The Indian operator has embarked on a comprehensive social and restructuring plan at the request of its largest investor, the Japanese conglomerate SoftBank, in order to reduce expenditure and limit the group's losses. Its founder justified it at the end of 2019: the start-up is living on credit in order to accelerate its development process.
Ritesh Agarwal, founder and CEO at OYO, declared last September:
Since we are continuing to make forward-looking investments in the form of support for our asset owners, technology development, price integration, revenue management, talent acquisition, training and development at the group level, we are not yet profitable.
However, this is no monger a sufficient reason. A global plan to reduce its activity is underway. Already a quarter of the supply on its historic market (India) - slightly more than 65,000 rooms- has been withdrawn from its platform since October. The same month, however, the operator announced it was entering a new market: Japan. The previous month, it was attacking the luxury segment in Saudi Arabia while asking for complementary funds. A month earlier still, it launched the first Capital O in the United Arab Emirates. Last June, it invested massively on the American market.

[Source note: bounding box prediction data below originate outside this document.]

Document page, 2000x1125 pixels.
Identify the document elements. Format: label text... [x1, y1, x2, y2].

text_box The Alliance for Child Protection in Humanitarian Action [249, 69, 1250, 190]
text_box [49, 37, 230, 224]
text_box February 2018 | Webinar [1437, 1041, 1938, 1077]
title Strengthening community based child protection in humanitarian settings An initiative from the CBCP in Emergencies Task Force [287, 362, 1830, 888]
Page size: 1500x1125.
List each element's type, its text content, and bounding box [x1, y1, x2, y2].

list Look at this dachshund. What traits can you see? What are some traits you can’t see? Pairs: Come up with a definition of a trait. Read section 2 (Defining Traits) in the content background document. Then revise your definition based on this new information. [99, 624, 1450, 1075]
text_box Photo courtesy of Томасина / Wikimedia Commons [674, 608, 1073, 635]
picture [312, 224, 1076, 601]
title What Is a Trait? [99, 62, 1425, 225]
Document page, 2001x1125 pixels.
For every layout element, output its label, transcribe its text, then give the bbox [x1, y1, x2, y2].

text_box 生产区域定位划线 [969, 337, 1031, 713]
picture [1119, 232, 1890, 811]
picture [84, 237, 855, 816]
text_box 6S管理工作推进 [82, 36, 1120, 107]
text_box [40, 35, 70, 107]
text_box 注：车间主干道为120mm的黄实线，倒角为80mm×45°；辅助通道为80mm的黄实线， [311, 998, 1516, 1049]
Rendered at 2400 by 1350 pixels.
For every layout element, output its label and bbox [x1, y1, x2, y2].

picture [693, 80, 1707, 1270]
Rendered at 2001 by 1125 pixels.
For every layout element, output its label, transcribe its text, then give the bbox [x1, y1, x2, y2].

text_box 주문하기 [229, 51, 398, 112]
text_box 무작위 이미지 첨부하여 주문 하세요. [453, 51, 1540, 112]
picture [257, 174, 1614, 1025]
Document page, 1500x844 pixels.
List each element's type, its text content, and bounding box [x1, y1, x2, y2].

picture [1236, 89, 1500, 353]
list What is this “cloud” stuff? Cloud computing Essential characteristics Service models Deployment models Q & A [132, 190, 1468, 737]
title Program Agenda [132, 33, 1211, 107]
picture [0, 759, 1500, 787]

With unbridled growth, OYO announced its intention to surpass the world's number one hotel group, the Marriott Group, by the year 2023. The Indian was on track so far, with a portfolio as of January 1, 2019 of 458,000 rooms in 8 countries (Hospitality ON data), a figure that was 8.7 times greater than in 2018, placing it 8th in the world rankings.
The order of the day is now economic. In more than 200 cities that would no longer be included in the hotelier's catchment area, nearly 2,000 jobs would be eliminated worldwide according to the American media, while the group hired nearly 20,000 people globally prior to the redundancy plan. The jobs impacted would be primarily related to the wage bill in China, its second largest market where 12,000 people are employed locally, and in India where 10,000 people are employed.
Regarding this subject, Ritesh Agarwal wrote an open letter to his employees regarding the company's strategic goals for 2020. The letter was sent to all OYO collaborators:
One of the implications of the new strategic objectives for 2020, is that, like the leadership team, we will reorganize more teams across businesses and functions. And this means that, unfortunately, some roles at OYO will become redundant as we further drive tech-enabled synergy, enhanced efficiency and remove duplication of effort across businesses or geographies. As a result, we are asking some of our impacted colleagues to move to a new career outside of OYO.
The number of positions suppressed has not been communicated, however. At the same time as announcing this redundancy plan, the company also acknowledges that it is in difficulty and is embarking on a strategy to reduce operating costs by refocusing "on profitable locations and buildings" and by divesting itself of overly expensive assets "which dilute our margins", according to Ritesh Agarwal.